→ WORK INSTRUCTIONS
Write out the material below again, line for line, without any images.

→ AVAILABLE RECORDS
_ _ _ _ _ _ _

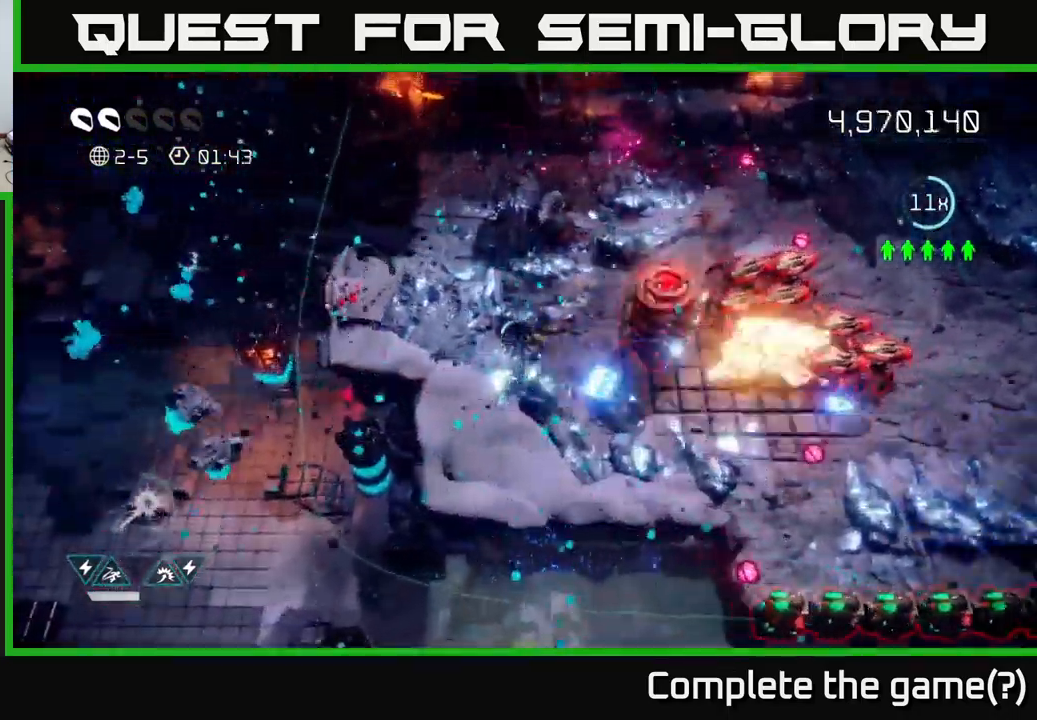
{"buttons": [], "left_stick": "up-right", "right_stick": "down-right", "events": [[217, "left_stick", "up-right"], [283, "right_stick", "down-right"]]}
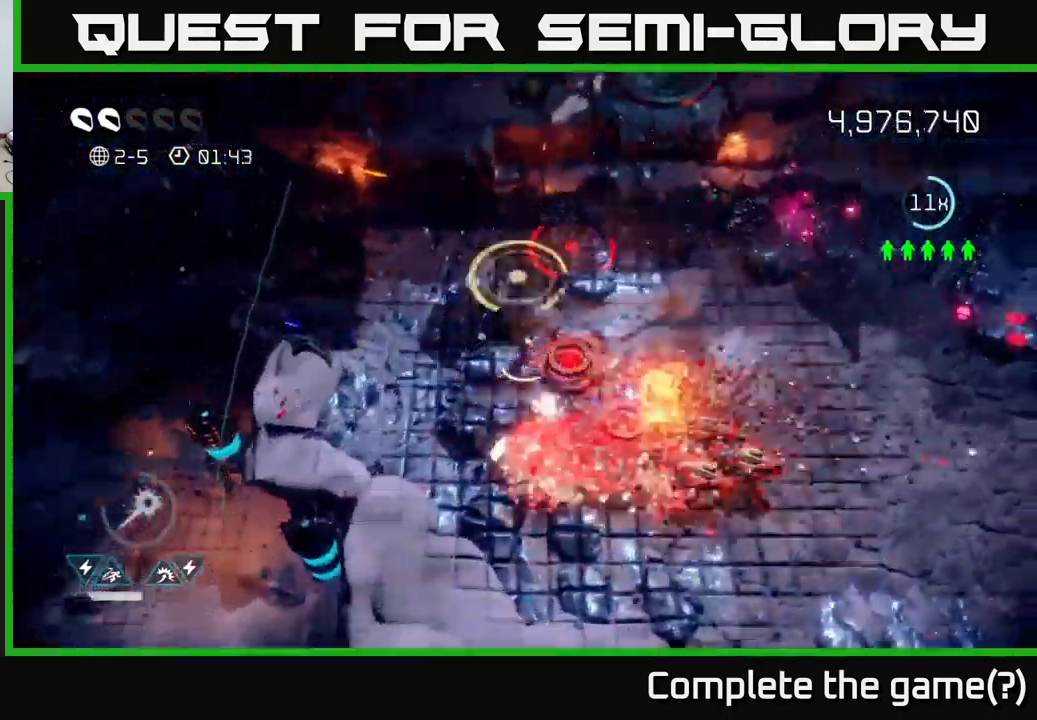
{"buttons": [], "left_stick": "right", "right_stick": "down", "events": [[383, "right_stick", "down"], [400, "left_stick", "right"]]}
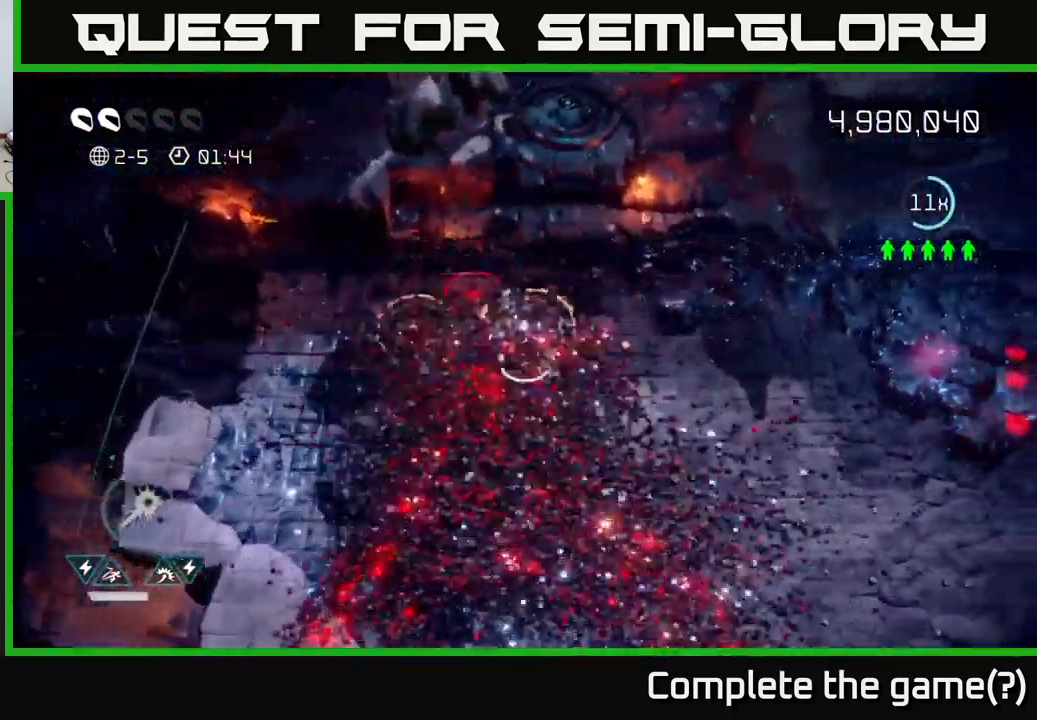
{"buttons": [], "left_stick": "right", "right_stick": "right", "events": [[67, "right_stick", "right"]]}
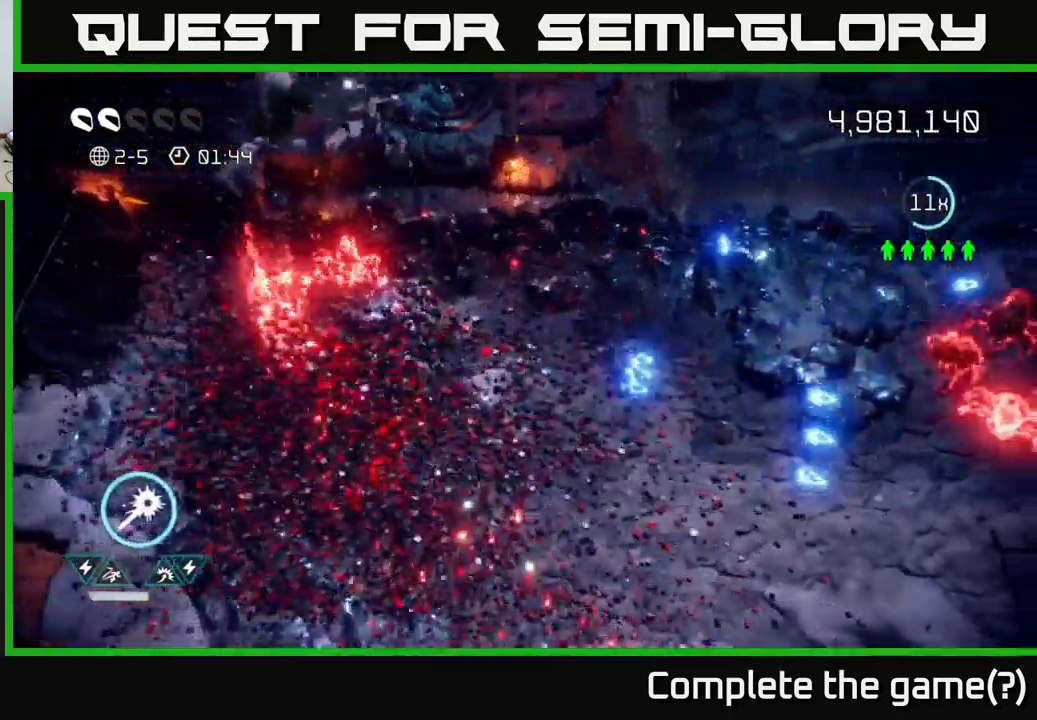
{"buttons": [], "left_stick": "right", "right_stick": "right", "events": []}
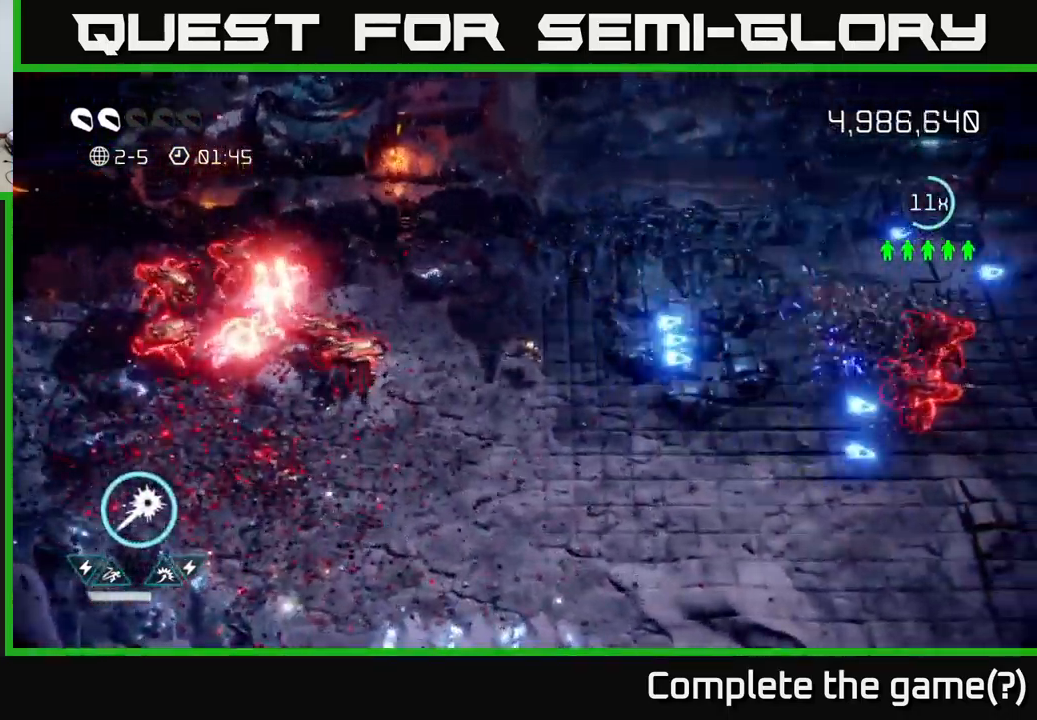
{"buttons": [], "left_stick": "right", "right_stick": "right", "events": []}
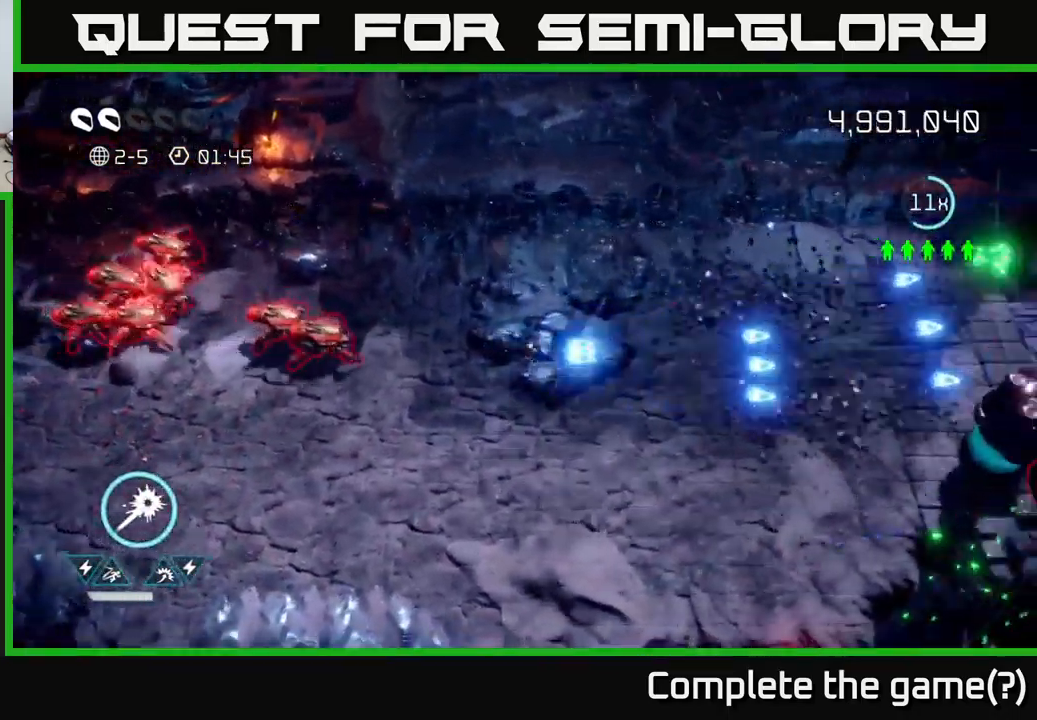
{"buttons": [], "left_stick": "right", "right_stick": "right", "events": [[83, "right_stick", "down-right"], [267, "right_stick", "right"]]}
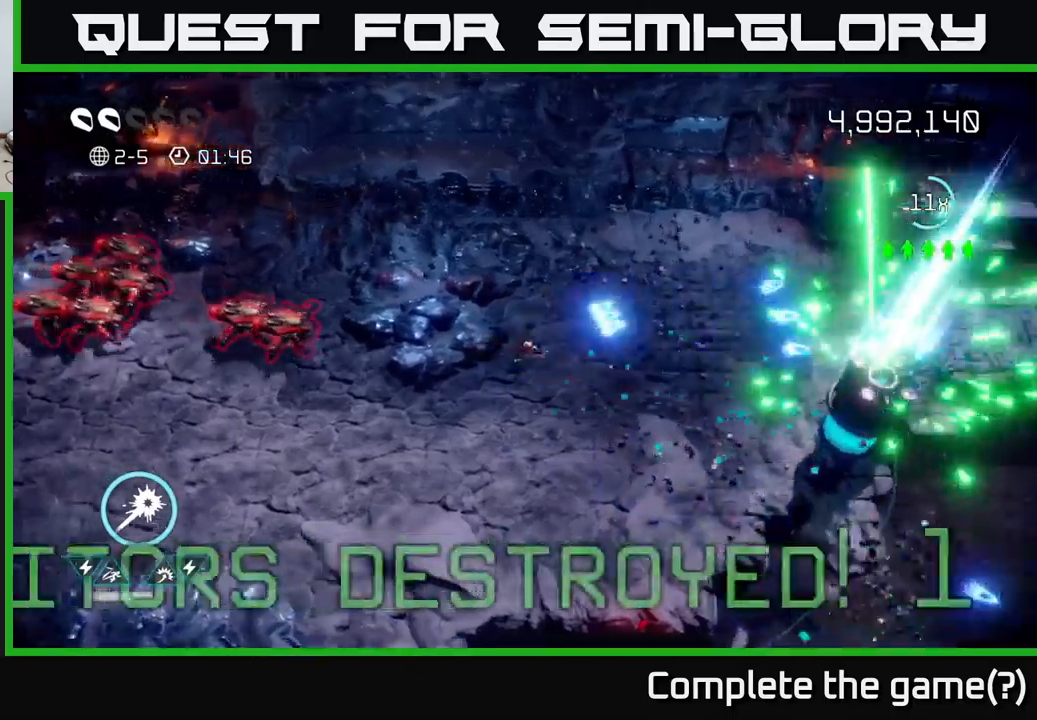
{"buttons": [], "left_stick": "down-right", "right_stick": "down-right", "events": [[284, "right_stick", "down-right"], [484, "left_stick", "down-right"]]}
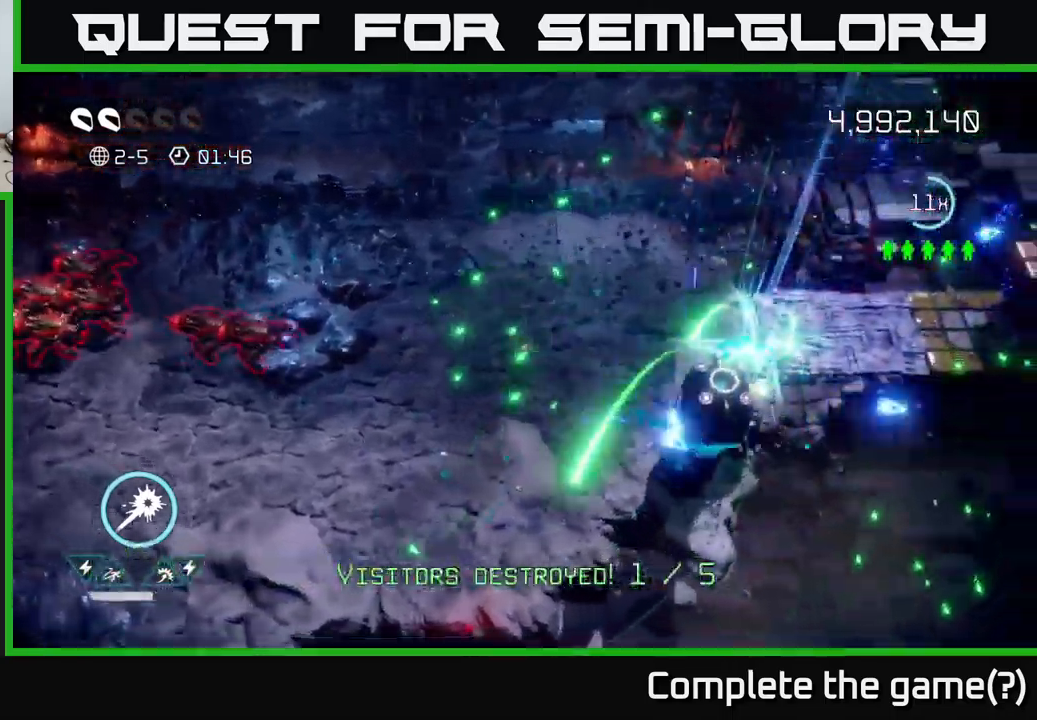
{"buttons": [], "left_stick": "down-left", "right_stick": "up-left", "events": [[34, "left_stick", "down"], [34, "right_stick", "left"], [117, "left_stick", "down-left"], [217, "right_stick", "up-left"], [284, "left_stick", "down"], [500, "left_stick", "down-left"]]}
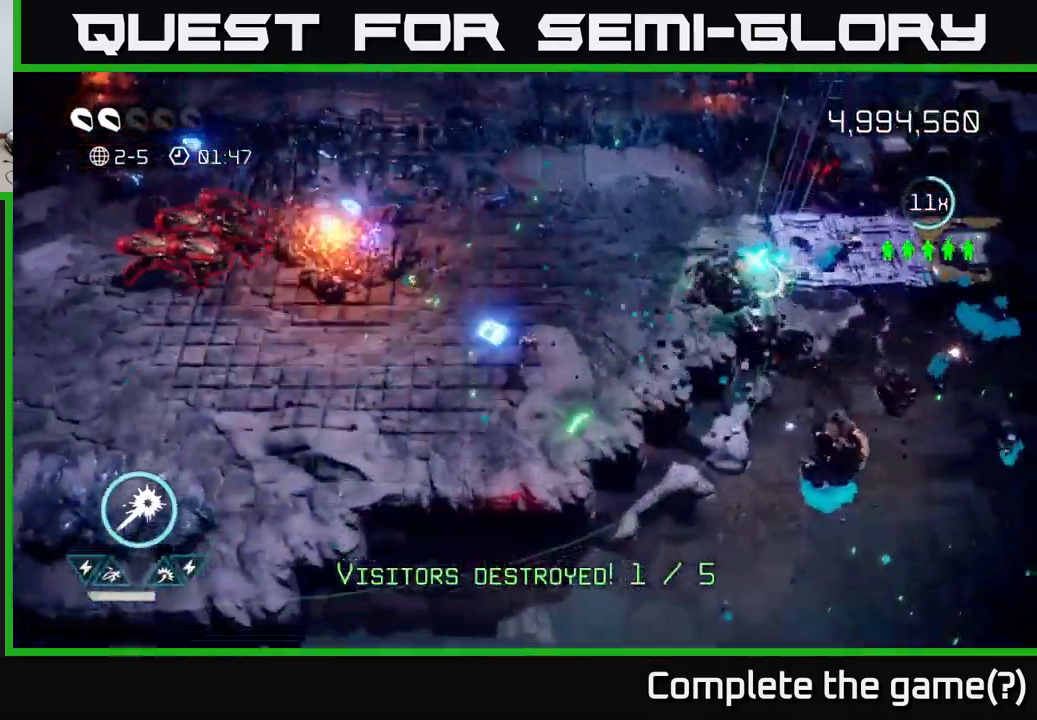
{"buttons": [], "left_stick": "left", "right_stick": "up-left", "events": [[117, "left_stick", "left"]]}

_ _ _ _ _ _ _

→ RESULT OF THE TASK
{"buttons": [], "left_stick": "up-right", "right_stick": "down-right", "events": [[217, "left_stick", "up-right"], [283, "right_stick", "down-right"]]}
{"buttons": [], "left_stick": "right", "right_stick": "down", "events": [[383, "right_stick", "down"], [400, "left_stick", "right"]]}
{"buttons": [], "left_stick": "right", "right_stick": "right", "events": [[67, "right_stick", "right"]]}
{"buttons": [], "left_stick": "right", "right_stick": "right", "events": []}
{"buttons": [], "left_stick": "right", "right_stick": "right", "events": []}
{"buttons": [], "left_stick": "right", "right_stick": "right", "events": [[83, "right_stick", "down-right"], [267, "right_stick", "right"]]}
{"buttons": [], "left_stick": "down-right", "right_stick": "down-right", "events": [[284, "right_stick", "down-right"], [484, "left_stick", "down-right"]]}
{"buttons": [], "left_stick": "down-left", "right_stick": "up-left", "events": [[34, "left_stick", "down"], [34, "right_stick", "left"], [117, "left_stick", "down-left"], [217, "right_stick", "up-left"], [284, "left_stick", "down"], [500, "left_stick", "down-left"]]}
{"buttons": [], "left_stick": "left", "right_stick": "up-left", "events": [[117, "left_stick", "left"]]}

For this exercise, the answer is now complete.